- _The exercise_:
Repeat every line of the records below word for word, leaving out the pictures.

- _Extracted information_:
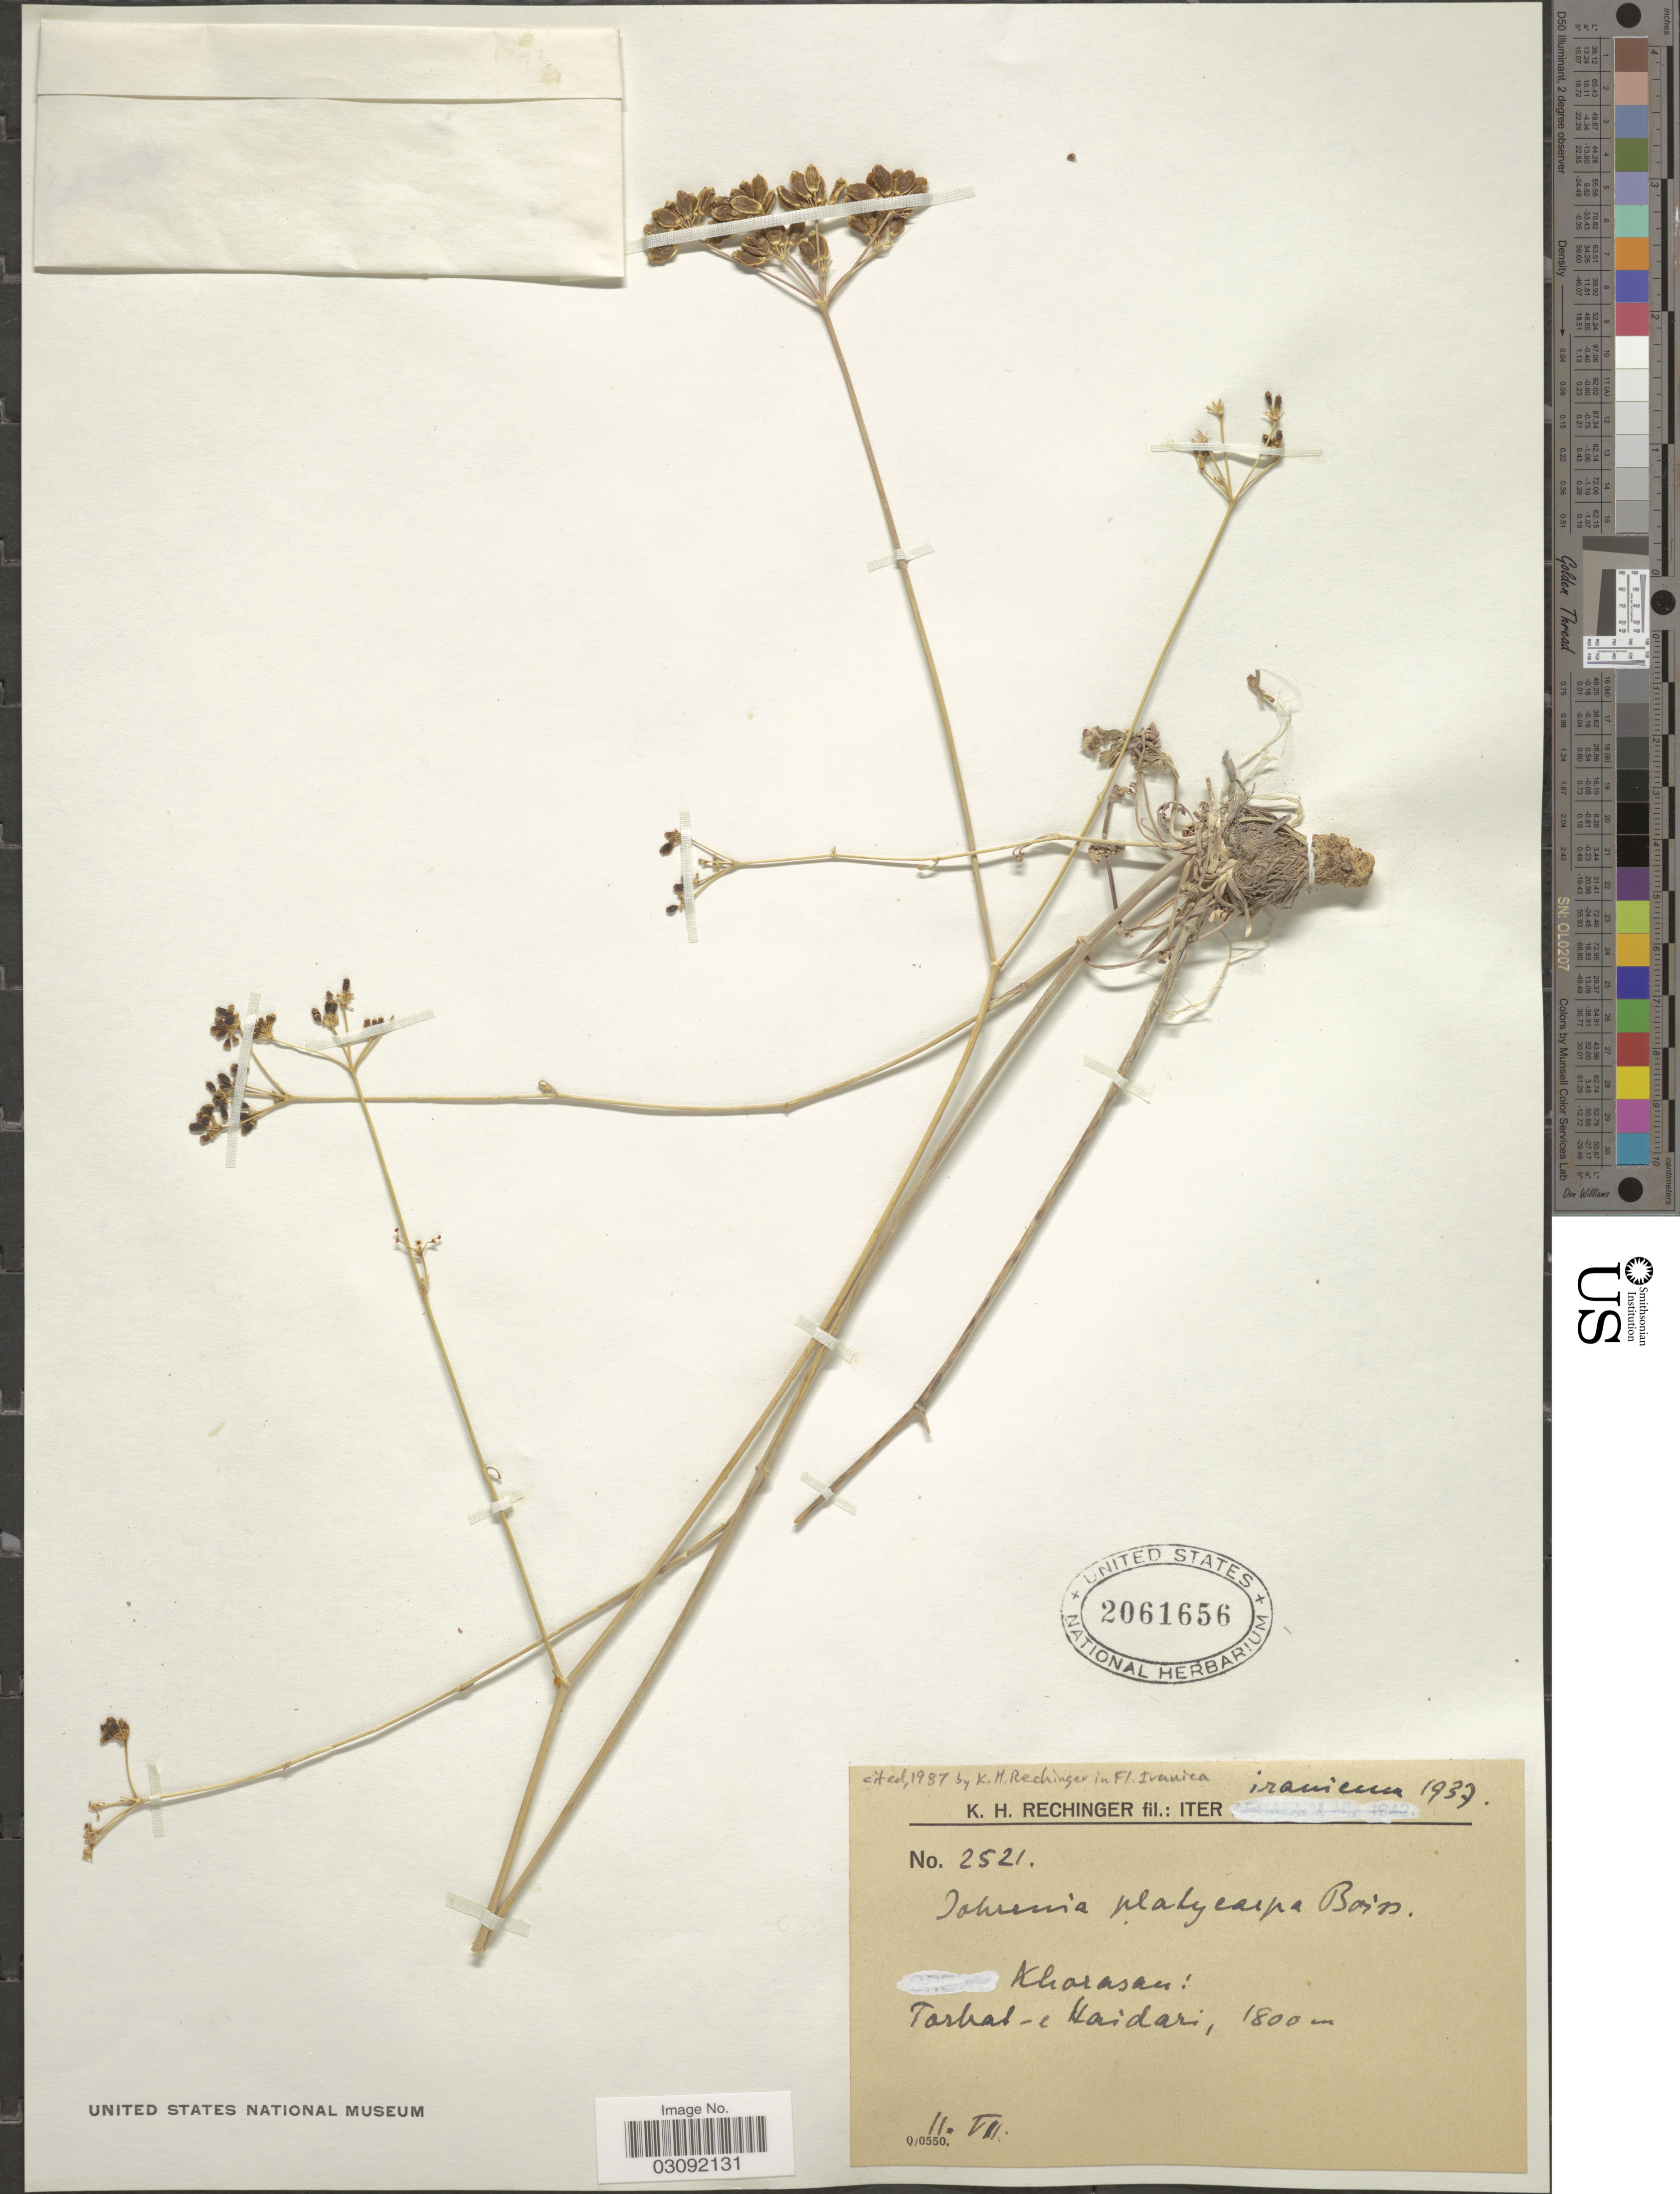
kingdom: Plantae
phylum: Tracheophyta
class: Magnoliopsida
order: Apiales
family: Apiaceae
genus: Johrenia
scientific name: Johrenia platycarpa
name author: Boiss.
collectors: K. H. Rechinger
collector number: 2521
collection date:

- _Response to this exercise_:
kingdom: Plantae
phylum: Tracheophyta
class: Magnoliopsida
order: Apiales
family: Apiaceae
genus: Johrenia
scientific name: Johrenia platycarpa
name author: Boiss.
collectors: K. H. Rechinger
collector number: 2521
collection date:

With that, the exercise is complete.